Exercise goal >>
Copy out the lines of the material from the line with "Reading right to" up to and including the line with "Avg Weeks on", reproducing them precisely.

Supplied records >>
- - - - -

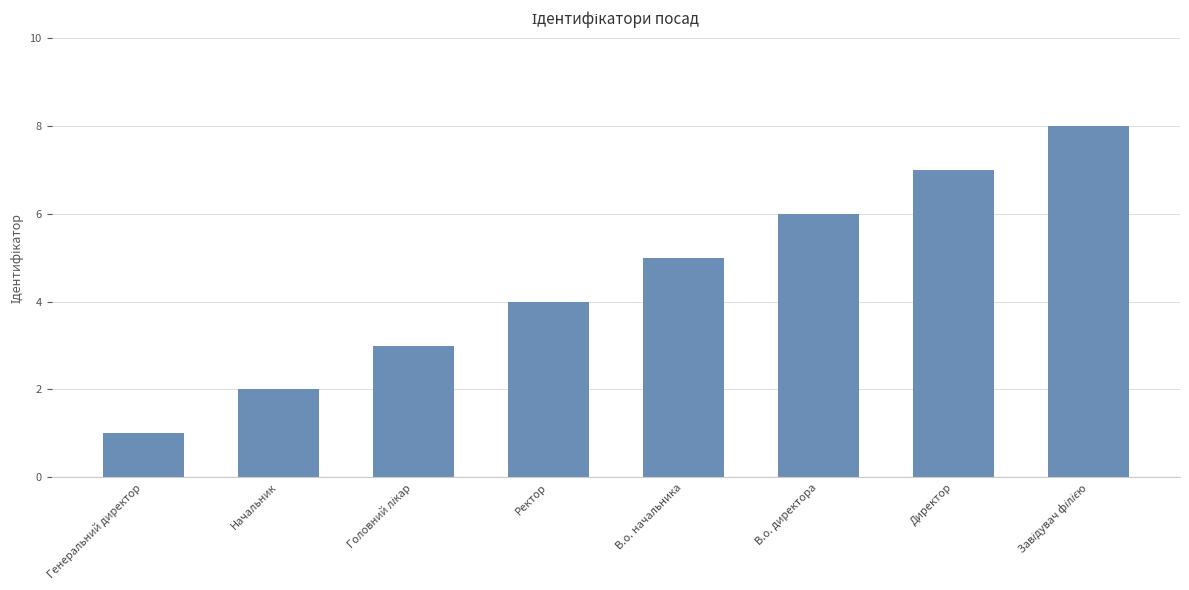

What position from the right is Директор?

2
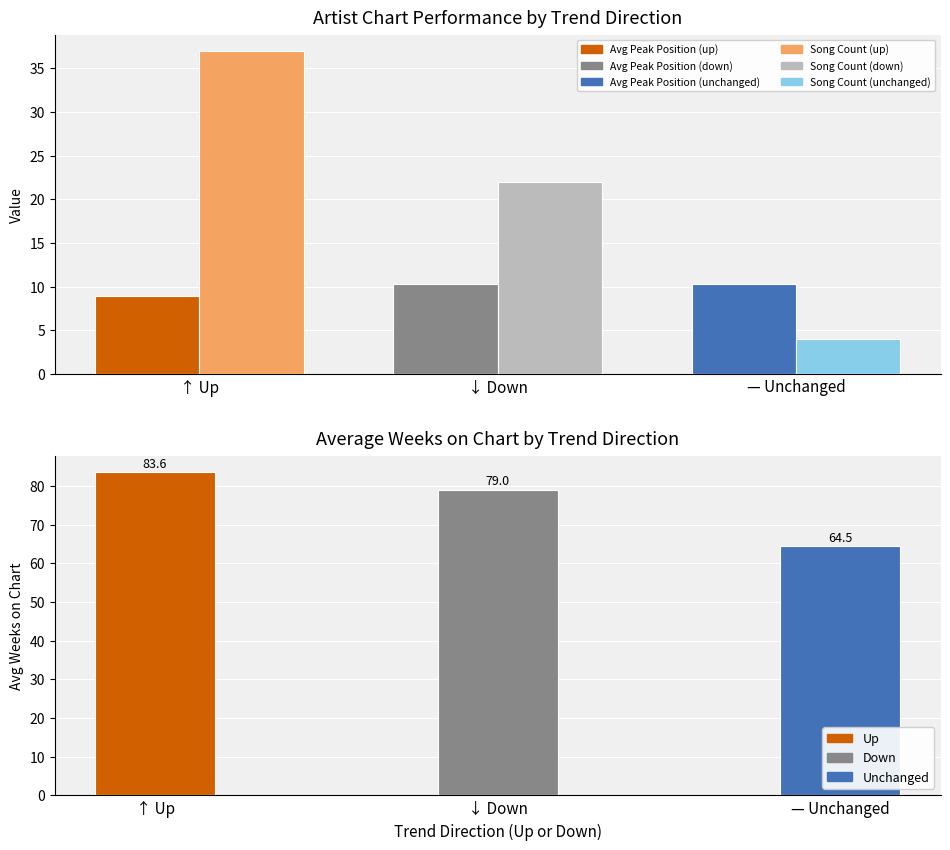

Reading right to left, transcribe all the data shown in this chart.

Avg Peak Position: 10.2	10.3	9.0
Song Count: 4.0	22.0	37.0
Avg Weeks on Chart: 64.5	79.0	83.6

- - - - -

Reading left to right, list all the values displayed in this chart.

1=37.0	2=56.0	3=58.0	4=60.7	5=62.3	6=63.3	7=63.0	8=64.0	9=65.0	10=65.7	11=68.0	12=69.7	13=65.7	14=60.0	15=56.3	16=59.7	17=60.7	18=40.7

- - - - -

Output below >>
Reading right to left, transcribe all the data shown in this chart.

Avg Peak Position: 10.2	10.3	9.0
Song Count: 4.0	22.0	37.0
Avg Weeks on Chart: 64.5	79.0	83.6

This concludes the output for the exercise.